#### Description of the task
Could you quote the entries below line for line, leaving out the pictures?

--- BEGIN Extracted information ---

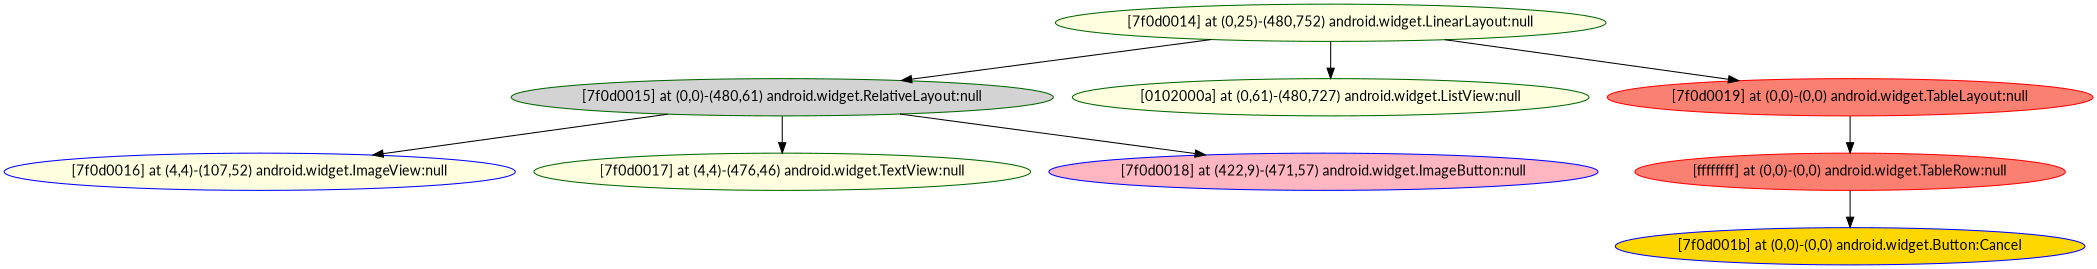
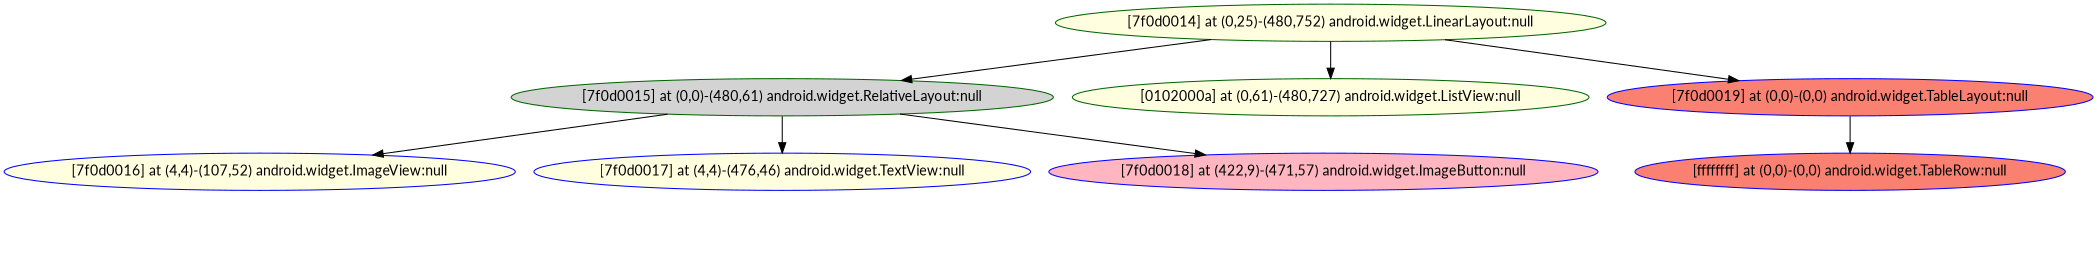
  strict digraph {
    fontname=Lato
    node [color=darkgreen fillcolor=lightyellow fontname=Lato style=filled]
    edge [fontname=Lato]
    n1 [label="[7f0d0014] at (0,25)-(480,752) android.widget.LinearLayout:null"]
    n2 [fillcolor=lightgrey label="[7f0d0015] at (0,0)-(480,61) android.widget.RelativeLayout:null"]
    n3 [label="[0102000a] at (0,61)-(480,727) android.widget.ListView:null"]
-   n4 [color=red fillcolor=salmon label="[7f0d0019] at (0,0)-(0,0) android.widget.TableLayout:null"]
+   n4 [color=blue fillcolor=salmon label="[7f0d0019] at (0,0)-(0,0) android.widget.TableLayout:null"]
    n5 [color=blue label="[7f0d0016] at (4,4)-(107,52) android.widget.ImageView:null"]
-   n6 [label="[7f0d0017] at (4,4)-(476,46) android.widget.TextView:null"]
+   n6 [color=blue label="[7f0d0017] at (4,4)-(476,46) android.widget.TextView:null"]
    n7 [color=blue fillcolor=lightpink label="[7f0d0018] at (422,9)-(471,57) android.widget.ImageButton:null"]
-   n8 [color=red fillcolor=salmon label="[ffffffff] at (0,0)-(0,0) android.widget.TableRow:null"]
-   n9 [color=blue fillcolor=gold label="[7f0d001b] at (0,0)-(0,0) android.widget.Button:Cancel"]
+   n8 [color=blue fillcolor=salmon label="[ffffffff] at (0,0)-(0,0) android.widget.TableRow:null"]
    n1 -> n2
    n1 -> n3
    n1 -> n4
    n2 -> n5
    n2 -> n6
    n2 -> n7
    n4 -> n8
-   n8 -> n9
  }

--- END Extracted information ---

#### Answer for the task
  strict digraph {
    fontname=Lato
    node [color=darkgreen fillcolor=lightyellow fontname=Lato style=filled]
    edge [fontname=Lato]
    n1 [label="[7f0d0014] at (0,25)-(480,752) android.widget.LinearLayout:null"]
    n2 [fillcolor=lightgrey label="[7f0d0015] at (0,0)-(480,61) android.widget.RelativeLayout:null"]
    n3 [label="[0102000a] at (0,61)-(480,727) android.widget.ListView:null"]
-   n4 [color=red fillcolor=salmon label="[7f0d0019] at (0,0)-(0,0) android.widget.TableLayout:null"]
+   n4 [color=blue fillcolor=salmon label="[7f0d0019] at (0,0)-(0,0) android.widget.TableLayout:null"]
    n5 [color=blue label="[7f0d0016] at (4,4)-(107,52) android.widget.ImageView:null"]
-   n6 [label="[7f0d0017] at (4,4)-(476,46) android.widget.TextView:null"]
+   n6 [color=blue label="[7f0d0017] at (4,4)-(476,46) android.widget.TextView:null"]
    n7 [color=blue fillcolor=lightpink label="[7f0d0018] at (422,9)-(471,57) android.widget.ImageButton:null"]
-   n8 [color=red fillcolor=salmon label="[ffffffff] at (0,0)-(0,0) android.widget.TableRow:null"]
-   n9 [color=blue fillcolor=gold label="[7f0d001b] at (0,0)-(0,0) android.widget.Button:Cancel"]
+   n8 [color=blue fillcolor=salmon label="[ffffffff] at (0,0)-(0,0) android.widget.TableRow:null"]
    n1 -> n2
    n1 -> n3
    n1 -> n4
    n2 -> n5
    n2 -> n6
    n2 -> n7
    n4 -> n8
-   n8 -> n9
  }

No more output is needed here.